**About this exercise:**
Hunt for the word "Processing" across the entries below, copying each line that holds it.

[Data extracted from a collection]
++++++++

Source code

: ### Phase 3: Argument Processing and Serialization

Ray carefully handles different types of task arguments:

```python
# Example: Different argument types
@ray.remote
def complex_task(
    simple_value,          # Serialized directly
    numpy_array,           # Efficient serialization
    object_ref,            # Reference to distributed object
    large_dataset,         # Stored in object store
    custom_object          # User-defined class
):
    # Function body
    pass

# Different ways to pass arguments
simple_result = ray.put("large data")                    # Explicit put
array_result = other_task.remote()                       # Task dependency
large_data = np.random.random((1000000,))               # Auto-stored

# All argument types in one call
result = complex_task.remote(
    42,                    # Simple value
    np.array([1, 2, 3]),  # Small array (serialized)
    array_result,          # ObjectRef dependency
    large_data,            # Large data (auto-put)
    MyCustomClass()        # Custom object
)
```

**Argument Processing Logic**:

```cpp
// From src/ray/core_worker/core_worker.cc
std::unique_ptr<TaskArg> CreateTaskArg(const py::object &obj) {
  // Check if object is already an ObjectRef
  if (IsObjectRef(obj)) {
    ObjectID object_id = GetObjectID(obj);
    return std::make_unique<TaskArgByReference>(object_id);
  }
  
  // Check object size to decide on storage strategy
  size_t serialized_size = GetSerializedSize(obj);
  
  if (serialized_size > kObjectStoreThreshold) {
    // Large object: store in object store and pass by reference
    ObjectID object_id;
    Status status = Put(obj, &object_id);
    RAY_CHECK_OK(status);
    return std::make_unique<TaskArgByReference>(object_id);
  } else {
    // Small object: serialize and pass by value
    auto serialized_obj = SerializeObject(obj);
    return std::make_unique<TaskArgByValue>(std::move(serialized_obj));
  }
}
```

++++++++

**Output for this task:**
: ### Phase 3: Argument Processing and Serialization
**Argument Processing Logic**:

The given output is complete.